I'm creating RAID10 array from 6 drives. When created in near layout, e.g.
mdadm --create /dev/md2 --chunk=64 --level=10 --raid-devices=6 --layout=n2 /dev/sda1 ...
Checking stripe size as reported by the system:
cat /sys/devices/virtual/block/md2/queue/optimal_io_size
Result is 196608, as expected, e.g. 3 data drives (50% of 6 total in RAID10) x 64K chunk = 192K stripe.
Now, when creating same array with --layout=f2
option, optimal_io_size
reports 393216, e.g. twice as large.
Now, according to Nail Brown (mdadm raid10 author),
The "far" layout lays all the data out in a raid0 like arrangement over the first half of all drives, and then a second copy in a similar layout over the second half of all drives - making sure that all copies of a block are on different drives.

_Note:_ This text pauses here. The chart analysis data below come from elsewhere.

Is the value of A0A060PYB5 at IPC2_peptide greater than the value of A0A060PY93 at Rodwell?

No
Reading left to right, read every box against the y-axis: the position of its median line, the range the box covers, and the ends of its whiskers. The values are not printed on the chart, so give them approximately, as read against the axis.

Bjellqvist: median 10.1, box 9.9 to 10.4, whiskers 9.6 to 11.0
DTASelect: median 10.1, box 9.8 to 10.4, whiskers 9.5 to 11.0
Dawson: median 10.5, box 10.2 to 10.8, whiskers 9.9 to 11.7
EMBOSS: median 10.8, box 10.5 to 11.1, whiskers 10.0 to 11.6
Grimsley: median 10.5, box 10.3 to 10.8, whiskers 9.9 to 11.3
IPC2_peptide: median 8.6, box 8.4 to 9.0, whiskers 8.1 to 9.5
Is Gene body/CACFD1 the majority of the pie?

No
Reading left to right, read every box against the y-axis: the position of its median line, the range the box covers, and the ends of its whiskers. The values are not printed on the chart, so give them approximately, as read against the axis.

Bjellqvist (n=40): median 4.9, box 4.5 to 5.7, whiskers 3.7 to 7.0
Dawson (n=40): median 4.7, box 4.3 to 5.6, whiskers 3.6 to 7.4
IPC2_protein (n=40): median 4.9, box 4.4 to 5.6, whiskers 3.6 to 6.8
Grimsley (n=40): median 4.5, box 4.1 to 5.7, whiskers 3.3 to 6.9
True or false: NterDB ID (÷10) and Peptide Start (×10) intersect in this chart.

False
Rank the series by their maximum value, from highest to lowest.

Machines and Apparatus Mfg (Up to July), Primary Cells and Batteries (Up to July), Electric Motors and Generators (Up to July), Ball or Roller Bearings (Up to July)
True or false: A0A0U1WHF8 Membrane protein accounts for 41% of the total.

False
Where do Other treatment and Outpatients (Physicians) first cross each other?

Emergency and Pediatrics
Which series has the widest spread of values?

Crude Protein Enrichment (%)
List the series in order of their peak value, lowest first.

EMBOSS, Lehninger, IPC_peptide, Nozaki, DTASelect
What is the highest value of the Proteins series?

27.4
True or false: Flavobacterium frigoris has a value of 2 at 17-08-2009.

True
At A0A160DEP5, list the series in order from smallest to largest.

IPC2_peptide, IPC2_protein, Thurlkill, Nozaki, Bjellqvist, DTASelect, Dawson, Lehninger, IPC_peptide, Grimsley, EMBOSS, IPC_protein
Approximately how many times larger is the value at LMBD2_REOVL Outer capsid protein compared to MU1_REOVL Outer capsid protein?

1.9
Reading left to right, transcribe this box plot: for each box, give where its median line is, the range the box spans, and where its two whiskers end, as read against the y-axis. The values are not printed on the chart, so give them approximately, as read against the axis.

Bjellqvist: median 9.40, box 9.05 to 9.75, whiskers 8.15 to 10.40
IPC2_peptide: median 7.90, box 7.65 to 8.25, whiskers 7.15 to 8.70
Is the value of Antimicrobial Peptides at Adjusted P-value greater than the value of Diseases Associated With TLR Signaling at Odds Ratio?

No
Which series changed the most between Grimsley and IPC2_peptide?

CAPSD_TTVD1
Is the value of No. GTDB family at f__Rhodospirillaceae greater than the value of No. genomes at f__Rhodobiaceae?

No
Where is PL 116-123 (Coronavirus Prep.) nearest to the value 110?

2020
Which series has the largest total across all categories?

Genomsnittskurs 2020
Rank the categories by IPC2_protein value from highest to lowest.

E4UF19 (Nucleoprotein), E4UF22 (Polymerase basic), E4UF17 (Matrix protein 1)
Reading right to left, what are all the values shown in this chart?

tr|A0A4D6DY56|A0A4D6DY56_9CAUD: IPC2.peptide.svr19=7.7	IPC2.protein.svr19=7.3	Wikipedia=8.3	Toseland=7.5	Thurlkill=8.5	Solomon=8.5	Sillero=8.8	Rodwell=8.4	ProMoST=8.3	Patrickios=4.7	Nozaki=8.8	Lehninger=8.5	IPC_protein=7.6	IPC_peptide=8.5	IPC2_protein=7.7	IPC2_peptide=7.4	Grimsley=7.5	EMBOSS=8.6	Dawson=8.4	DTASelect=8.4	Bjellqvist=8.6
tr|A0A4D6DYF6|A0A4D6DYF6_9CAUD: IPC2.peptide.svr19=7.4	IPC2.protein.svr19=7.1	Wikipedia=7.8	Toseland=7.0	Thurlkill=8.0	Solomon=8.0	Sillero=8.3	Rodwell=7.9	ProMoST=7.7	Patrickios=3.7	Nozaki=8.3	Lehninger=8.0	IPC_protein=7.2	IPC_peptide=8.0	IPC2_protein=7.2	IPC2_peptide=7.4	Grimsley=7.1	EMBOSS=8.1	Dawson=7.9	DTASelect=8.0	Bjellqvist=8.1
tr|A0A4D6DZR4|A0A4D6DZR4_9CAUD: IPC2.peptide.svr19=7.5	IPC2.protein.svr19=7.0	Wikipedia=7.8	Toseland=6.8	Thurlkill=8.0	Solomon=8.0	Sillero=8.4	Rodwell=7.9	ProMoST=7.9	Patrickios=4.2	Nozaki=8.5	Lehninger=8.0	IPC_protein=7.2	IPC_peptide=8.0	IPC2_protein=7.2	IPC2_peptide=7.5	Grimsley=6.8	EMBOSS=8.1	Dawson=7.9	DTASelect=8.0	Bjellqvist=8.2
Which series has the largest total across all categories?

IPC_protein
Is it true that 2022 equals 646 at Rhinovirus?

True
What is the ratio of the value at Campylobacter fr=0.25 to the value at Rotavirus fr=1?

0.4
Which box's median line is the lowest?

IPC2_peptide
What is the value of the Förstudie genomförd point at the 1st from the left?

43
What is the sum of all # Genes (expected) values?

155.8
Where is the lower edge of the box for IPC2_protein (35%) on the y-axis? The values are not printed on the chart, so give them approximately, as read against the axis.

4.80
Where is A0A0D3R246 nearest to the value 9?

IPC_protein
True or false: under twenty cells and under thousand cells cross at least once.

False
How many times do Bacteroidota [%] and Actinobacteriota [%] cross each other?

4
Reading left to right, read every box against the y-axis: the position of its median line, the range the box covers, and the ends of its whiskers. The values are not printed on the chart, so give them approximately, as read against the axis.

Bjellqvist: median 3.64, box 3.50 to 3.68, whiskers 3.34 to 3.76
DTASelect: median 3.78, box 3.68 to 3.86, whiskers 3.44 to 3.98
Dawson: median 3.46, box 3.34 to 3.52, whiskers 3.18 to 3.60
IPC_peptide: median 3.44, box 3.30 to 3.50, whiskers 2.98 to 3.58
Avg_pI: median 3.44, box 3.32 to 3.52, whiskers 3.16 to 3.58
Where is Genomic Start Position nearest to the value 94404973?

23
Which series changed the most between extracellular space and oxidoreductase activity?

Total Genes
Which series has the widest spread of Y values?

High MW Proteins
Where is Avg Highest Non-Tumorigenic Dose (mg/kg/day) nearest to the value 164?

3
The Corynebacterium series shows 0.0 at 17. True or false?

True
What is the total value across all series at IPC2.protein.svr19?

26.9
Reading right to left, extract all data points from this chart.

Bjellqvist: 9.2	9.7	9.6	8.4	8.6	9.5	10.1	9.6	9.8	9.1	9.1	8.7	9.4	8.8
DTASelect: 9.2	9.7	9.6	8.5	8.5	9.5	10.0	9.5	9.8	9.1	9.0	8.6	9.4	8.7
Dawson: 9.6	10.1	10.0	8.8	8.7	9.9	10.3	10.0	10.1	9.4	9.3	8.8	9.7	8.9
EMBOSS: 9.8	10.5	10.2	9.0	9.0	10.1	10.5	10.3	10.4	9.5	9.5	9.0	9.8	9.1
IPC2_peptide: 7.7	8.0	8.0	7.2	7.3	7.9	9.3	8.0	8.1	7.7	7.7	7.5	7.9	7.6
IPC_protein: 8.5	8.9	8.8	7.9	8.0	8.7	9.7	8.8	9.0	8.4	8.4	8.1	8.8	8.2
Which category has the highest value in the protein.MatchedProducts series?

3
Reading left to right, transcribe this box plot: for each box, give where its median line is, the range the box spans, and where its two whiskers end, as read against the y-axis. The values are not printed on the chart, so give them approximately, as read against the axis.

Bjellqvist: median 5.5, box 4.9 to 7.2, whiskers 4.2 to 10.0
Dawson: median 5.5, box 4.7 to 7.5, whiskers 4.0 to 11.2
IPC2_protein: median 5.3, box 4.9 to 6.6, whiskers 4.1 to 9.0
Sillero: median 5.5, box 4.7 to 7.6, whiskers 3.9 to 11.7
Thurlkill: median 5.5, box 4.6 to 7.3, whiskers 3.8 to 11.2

This would be expected to yield read performance which is similar to raid0 over the full number of drives, but write performance that is substantially poorer as there will be more seeking of the drive heads.
So it seems OS is suggesting I'd better use RAID0-like stripe size (across all disks in the array), and not the "traditional" RAID10 stripe size (across half disks in the array). This has potentially serious implications for LVM and filesystem alignment, stripe/stride tuning, etc. However, I've never seen anywhere suggestions to treat MDADM RAID10 in far mode as RAID0.
Question: Am I missing something here, or am I correct to treat RAID10,f2 as RAID0 when aligning/tuning whatever lays on top of that RAID?